I've been waiting to see companies start tackling this issue. Cost and efficiency are going to be increasingly important once AI platforms are increasingly pressured for revenue.

Love this! Congrats @sachamorard - Great onboarding XP and managed to get going in <5' we will do ❤️. Curious whether and how we can control the compression level and adjust based on endpoints or use case as I imagine there's a quality trade-off?

Hey, this is interesting! I was wondering if the prompt optimisations that you're doing are deterministic, as the first layer of cost improvement is caching we having a long conversation with LLM you need to cache, so the prompt compaction need to be deterministic and stable whatever happens.

Second point how do handle different model providers API interfaces? Do you support SSE? Did you reimplemented your own layer between Edgee SDK and LLM providers? There are so many edge cases with each provider when it comes to streaming + tools + reasoning tokens, etc.

Congrats on the launch !

LLM's costs are going crazy here, I definitetly give it a try

Cool idea! Do you get transparency into how prompt was trimmed/manipulated so you can ensure nothing was missed?

Gateways can become a new reliability and latency bottleneck: what’s Edgee’s architecture for keeping p95/p99 overhead low (especially for streaming and agent tool-call loops), and how do you handle failure modes like retries causing traffic spikes or provider brownouts?

Token costs are the new database query problem. This feels like the right abstraction layer.

How's the latency impact in practice?

Sounds amazing, can’t wait to plug it with Tellers!! Congratulations for the launch @sachamorard 🚀 Congratulations @picsoung for yet another successful hunt 😃

This would be game-changing for our margins. Does the compression work for both prompts and completions?

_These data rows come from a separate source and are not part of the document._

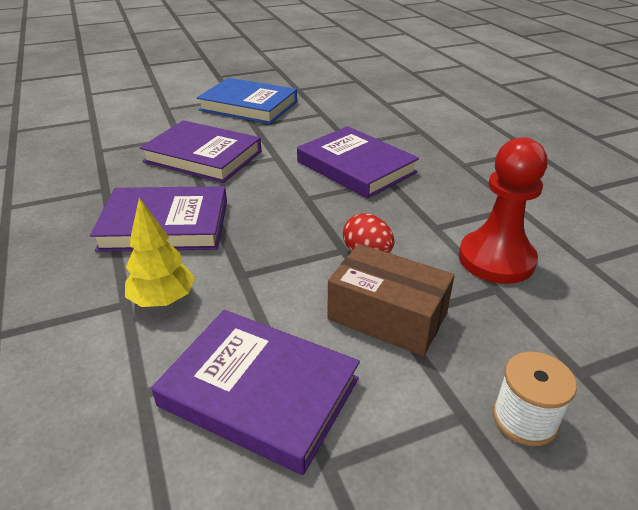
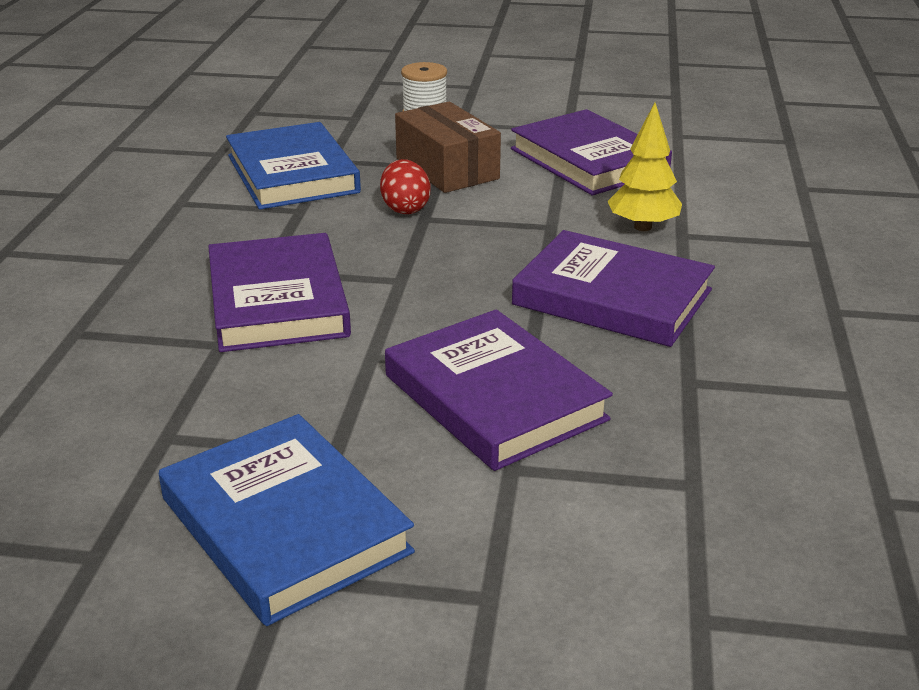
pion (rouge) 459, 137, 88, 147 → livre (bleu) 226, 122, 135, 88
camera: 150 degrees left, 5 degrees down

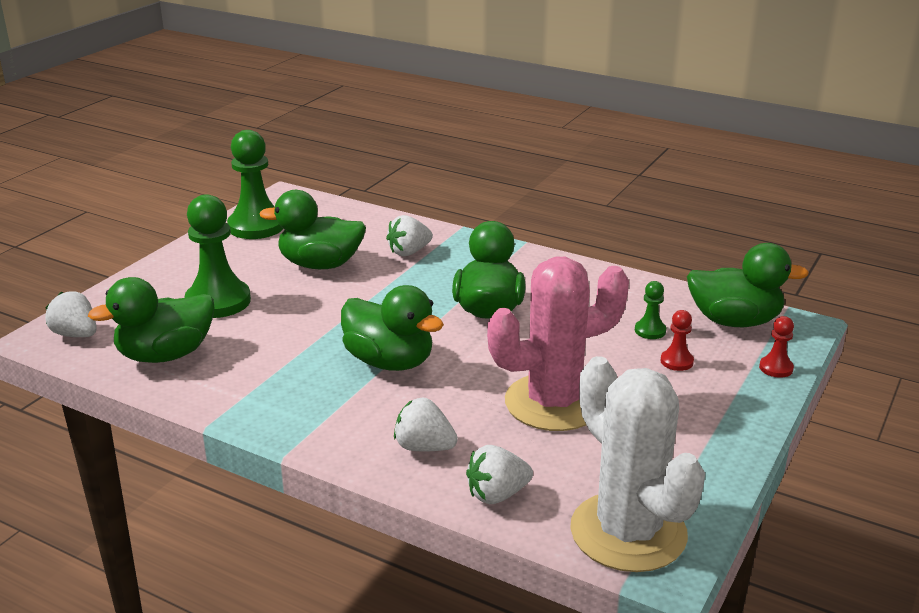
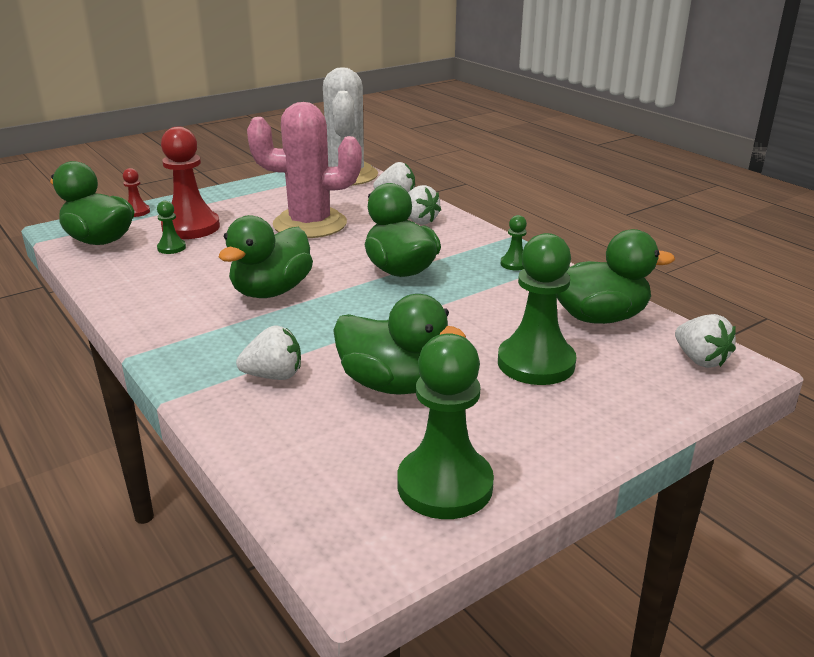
- → pion (vert) 501, 215, 26, 56
pion (rouge) 660, 310, 34, 61 → pion (rouge) 161, 127, 59, 112, x2.15
camera: 155 degrees left, 0 degrees up

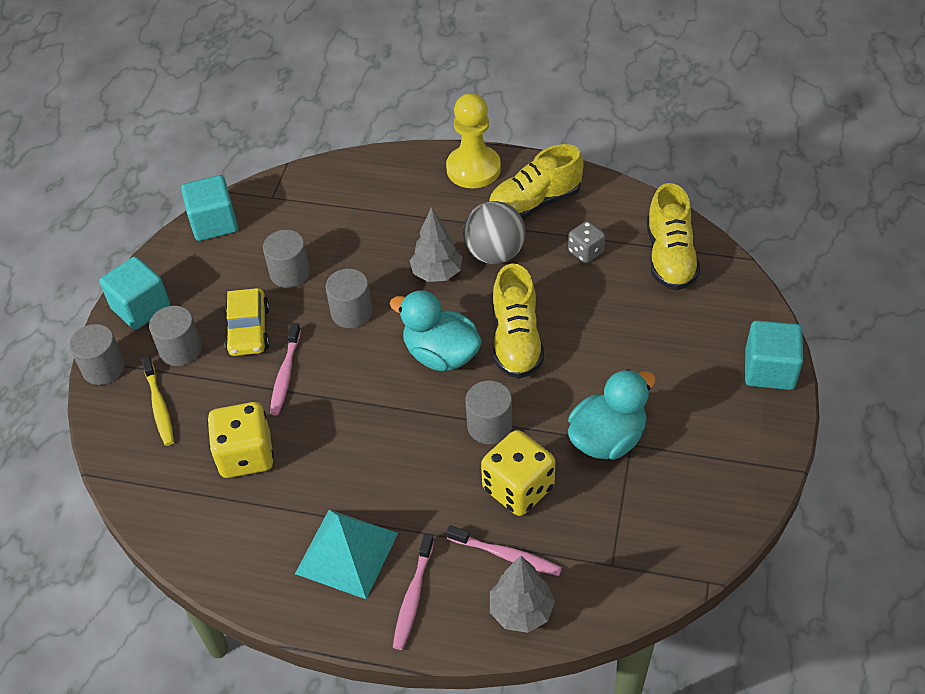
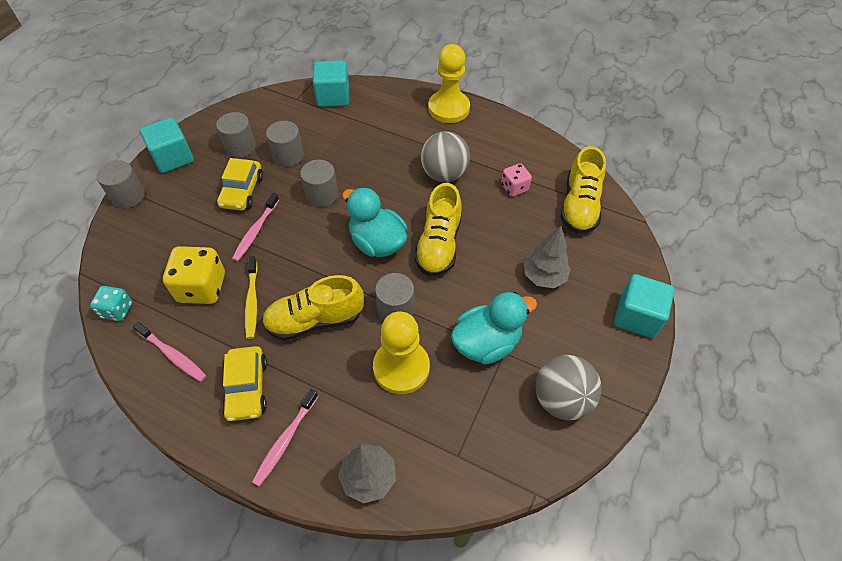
- → dé (turquoise) 90, 286, 42, 35
- → balle (gris) 535, 355, 67, 65
brosse à dents (jaune) 141, 356, 33, 90 → brosse à dents (jaune) 245, 256, 13, 83, shifted
cylindre (gris) 149, 306, 53, 60 → cylindre (gris) 216, 112, 40, 46, shifted
cube (turquoise) 181, 175, 57, 66 → cube (turquoise) 313, 60, 36, 47, shifted
arbre (gris) 410, 207, 52, 75 → arbre (gris) 524, 226, 46, 62, shifted
brosse à dents (rose) 446, 525, 116, 51 → brosse à dents (rose) 133, 322, 74, 60, shifted
chaussure (jaune) 488, 144, 96, 75 → chaussure (jaune) 262, 275, 102, 66, shifted
pyramide (turquoise) 295, 510, 103, 89 → voiture (jaune) 222, 346, 45, 75
dé (jaune) 481, 430, 75, 86 → pion (jaune) 373, 311, 57, 83
dé (gris) 568, 221, 37, 42 → dé (rose) 501, 163, 31, 34
camera: 10 degrees right, 5 degrees up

@sachamorard Token costs are definitely becoming a real problem once prompts get large (RAG, tools, agents…).

Curious how you handle compression without breaking output quality, especially for structured outputs?

Go edgee! Would love to know if you handle MCP and Tool usage optimisations? It's a real pain for long running agents

Love the focus on production problems vs demo features. Does the cost tracking integrate with existing observability tools (DataDog, etc.)?